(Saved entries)
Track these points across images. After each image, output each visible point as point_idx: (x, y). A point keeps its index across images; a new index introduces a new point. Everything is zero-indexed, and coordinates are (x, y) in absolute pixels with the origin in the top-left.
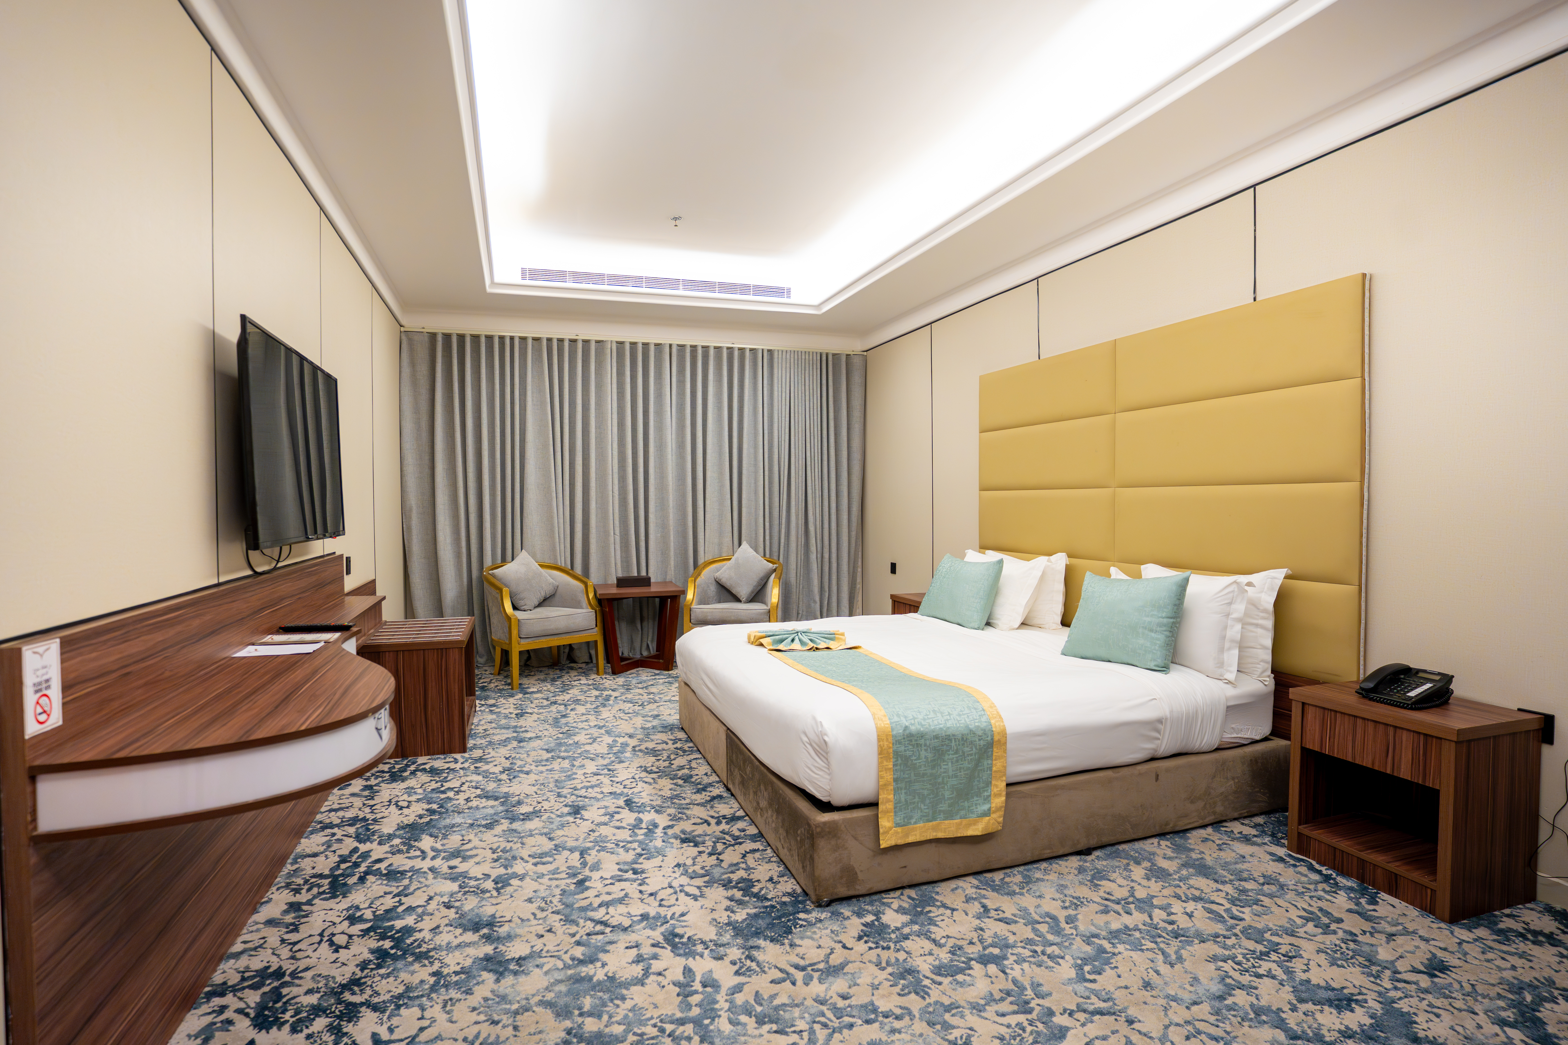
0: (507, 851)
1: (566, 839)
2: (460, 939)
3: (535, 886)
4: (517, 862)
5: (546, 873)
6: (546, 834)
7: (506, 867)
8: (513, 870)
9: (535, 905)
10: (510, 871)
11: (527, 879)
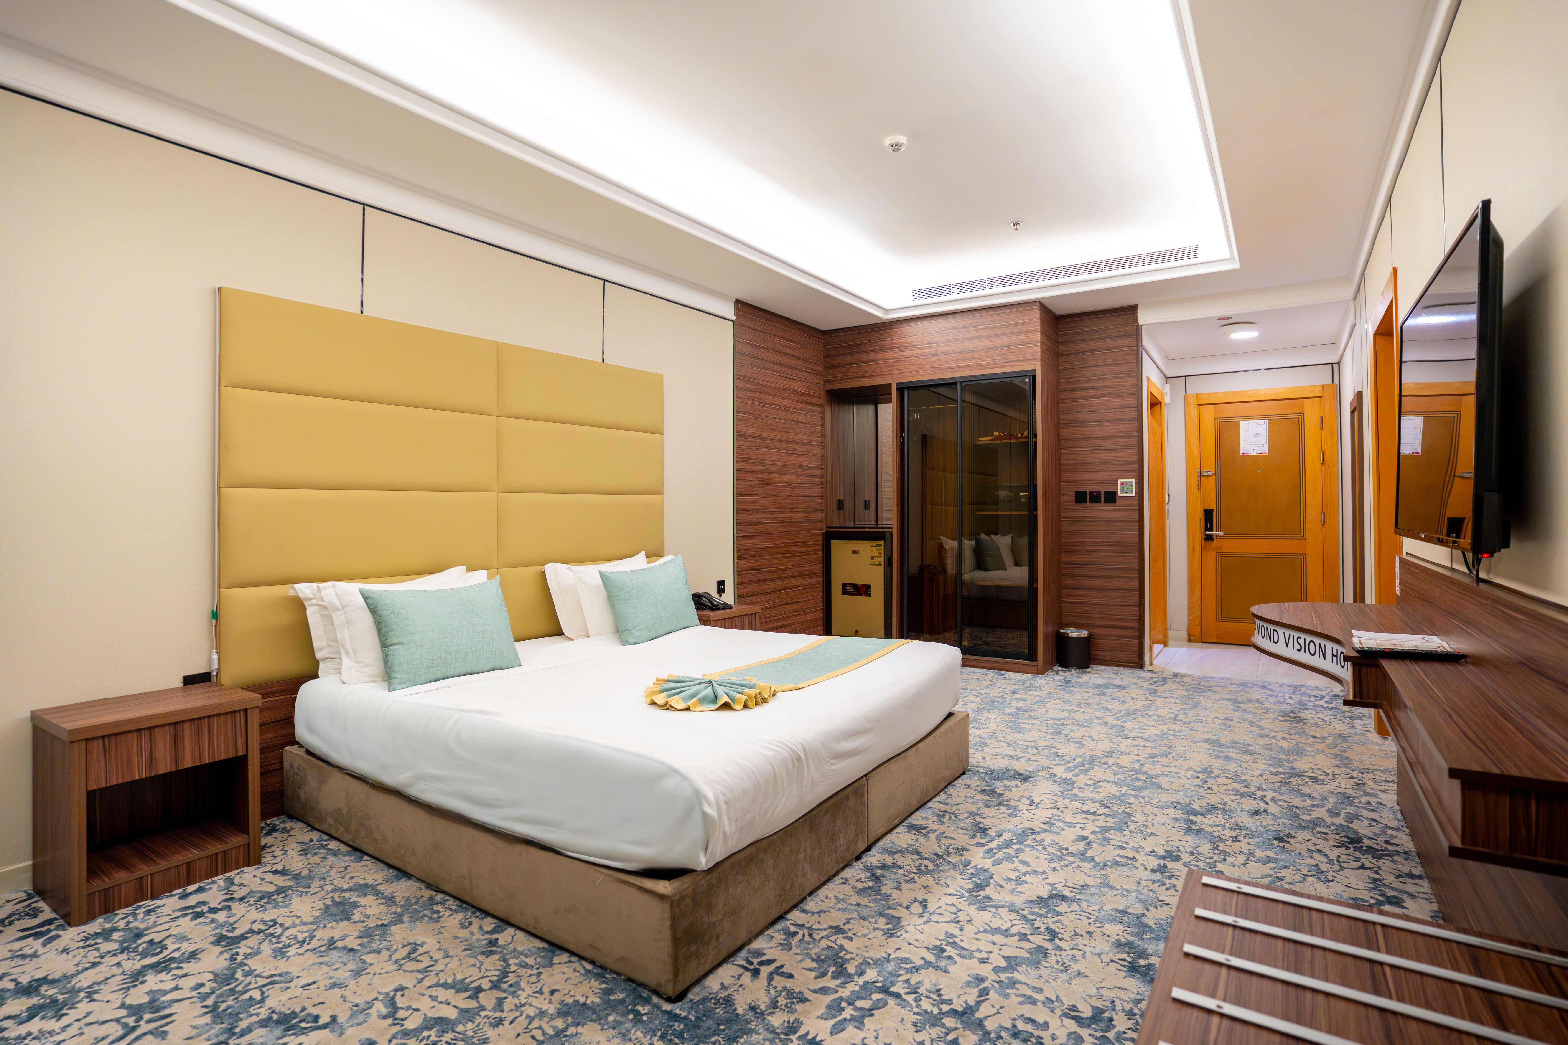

**What you have to do:** Copy every line of the data above word for word, leaving out the pictures.

**Task output:**
Track these points across images. After each image, output each visible point as point_idx: (x, y). A point keeps its index across images; a new index introduces a new point. Everything is zero-indexed, and coordinates are (x, y) in absolute pixels with the origin in the top-left.
0: (507, 851)
1: (566, 839)
2: (460, 939)
3: (535, 886)
4: (517, 862)
5: (546, 873)
6: (546, 834)
7: (506, 867)
8: (513, 870)
9: (535, 905)
10: (510, 871)
11: (527, 879)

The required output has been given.